- Narsingpura Location in Rajasthan, India Narsingpura Narsingpura (India)
- Coordinates: 24°06′N 73°24′E﻿ / ﻿24.10°N 73.40°E
- Country: India
- State: Rajasthan
- District: Udaipur

Population (2001)
- • Total: 8,023

Languages
- • Official: Hindi
- Time zone: UTC+5:30 (IST)

= Narsingpura =

Narsingpura is one of the Jain communities. It originated from the Mewar (Rajasthan) region. Many of them have migrated to Gujarat, MP, and recently to Maharashtra.

Narsingpura community follows Digambar Jain sect. According to tradition, it was founded by Acharya Ramasena who belonged to Kashtha Sangh order, at a town called Narsingpura Patan of Mewad, now Lunada in Dist Udaipur.

--- What you need to do ---
1/ Summarize the Narsingpura article in two sentences.
2/ Reproduce the part of the Narsingpura article that opens with the words containing "- Narsingpura Location" and closes with "zone: UTC+5:30 (IST)".

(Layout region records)

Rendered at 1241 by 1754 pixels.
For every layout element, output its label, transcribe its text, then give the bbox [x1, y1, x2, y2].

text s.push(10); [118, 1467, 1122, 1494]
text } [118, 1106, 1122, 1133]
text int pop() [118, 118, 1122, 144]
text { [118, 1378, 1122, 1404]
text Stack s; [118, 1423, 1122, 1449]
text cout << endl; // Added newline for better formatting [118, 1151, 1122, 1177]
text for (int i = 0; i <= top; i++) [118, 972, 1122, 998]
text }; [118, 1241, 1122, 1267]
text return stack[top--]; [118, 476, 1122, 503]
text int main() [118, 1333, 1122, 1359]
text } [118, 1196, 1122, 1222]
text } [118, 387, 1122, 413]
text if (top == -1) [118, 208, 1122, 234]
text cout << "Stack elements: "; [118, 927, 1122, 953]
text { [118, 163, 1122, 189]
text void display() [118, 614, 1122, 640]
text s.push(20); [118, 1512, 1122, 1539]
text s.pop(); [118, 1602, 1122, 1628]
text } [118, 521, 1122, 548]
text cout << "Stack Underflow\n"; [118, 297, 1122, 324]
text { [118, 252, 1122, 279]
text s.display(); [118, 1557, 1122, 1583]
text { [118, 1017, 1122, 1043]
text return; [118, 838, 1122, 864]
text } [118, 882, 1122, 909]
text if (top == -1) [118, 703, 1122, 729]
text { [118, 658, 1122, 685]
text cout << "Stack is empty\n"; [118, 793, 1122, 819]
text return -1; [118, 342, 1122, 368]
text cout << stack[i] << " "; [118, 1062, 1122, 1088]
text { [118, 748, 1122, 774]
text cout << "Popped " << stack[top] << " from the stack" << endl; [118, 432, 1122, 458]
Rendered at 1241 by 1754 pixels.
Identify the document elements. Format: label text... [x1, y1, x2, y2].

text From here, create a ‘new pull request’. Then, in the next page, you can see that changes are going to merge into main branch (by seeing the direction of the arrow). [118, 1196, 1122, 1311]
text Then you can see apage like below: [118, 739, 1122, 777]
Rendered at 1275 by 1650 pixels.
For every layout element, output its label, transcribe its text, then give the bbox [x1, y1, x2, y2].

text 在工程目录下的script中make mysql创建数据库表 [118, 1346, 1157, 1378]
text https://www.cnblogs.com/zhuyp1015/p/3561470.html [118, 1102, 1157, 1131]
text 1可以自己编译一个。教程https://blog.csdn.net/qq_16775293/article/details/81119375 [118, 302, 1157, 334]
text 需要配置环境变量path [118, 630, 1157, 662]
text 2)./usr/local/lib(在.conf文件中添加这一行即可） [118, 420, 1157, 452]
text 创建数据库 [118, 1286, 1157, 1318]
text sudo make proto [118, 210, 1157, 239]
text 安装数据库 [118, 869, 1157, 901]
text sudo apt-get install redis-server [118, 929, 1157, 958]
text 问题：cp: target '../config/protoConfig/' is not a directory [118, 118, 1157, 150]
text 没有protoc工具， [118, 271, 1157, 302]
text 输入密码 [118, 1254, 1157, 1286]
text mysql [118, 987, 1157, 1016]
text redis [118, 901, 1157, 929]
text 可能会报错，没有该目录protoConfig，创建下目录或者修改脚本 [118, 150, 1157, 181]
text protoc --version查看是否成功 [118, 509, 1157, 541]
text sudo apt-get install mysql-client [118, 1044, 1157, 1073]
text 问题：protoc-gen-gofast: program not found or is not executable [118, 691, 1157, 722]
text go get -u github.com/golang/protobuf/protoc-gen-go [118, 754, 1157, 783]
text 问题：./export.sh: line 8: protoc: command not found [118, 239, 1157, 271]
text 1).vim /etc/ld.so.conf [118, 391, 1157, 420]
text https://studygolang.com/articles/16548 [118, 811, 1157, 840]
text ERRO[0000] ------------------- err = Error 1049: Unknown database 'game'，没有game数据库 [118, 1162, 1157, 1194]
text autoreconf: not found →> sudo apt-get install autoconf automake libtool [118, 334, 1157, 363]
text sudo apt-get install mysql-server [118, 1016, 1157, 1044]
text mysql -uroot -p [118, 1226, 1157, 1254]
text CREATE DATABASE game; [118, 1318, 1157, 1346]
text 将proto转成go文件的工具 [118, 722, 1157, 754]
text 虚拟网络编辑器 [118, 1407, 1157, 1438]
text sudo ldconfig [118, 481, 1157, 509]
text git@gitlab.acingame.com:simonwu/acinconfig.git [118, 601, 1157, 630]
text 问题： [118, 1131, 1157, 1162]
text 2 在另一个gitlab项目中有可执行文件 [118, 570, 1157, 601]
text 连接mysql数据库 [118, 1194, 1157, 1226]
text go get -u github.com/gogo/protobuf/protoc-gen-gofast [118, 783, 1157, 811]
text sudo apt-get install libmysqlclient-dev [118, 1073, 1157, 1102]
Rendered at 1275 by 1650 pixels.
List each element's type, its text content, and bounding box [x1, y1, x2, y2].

--- Answers below ---
1/ Narsingpura is a Jain community that originated in the Mewar region of Rajasthan, and many of its members have migrated to Gujarat, MP, and more recently Maharashtra. The community follows the Digambar Jain sect and, according to tradition, was founded by Acharya Ramasena of the Kashtha Sangh order at Narsingpura Patan of Mewad, now Lunada in Udaipur district.

2/
- Narsingpura Location in Rajasthan, India Narsingpura Narsingpura (India)
- Coordinates: 24°06′N 73°24′E﻿ / ﻿24.10°N 73.40°E
- Country: India
- State: Rajasthan
- District: Udaipur

Population (2001)
- • Total: 8,023

Languages
- • Official: Hindi
- Time zone: UTC+5:30 (IST)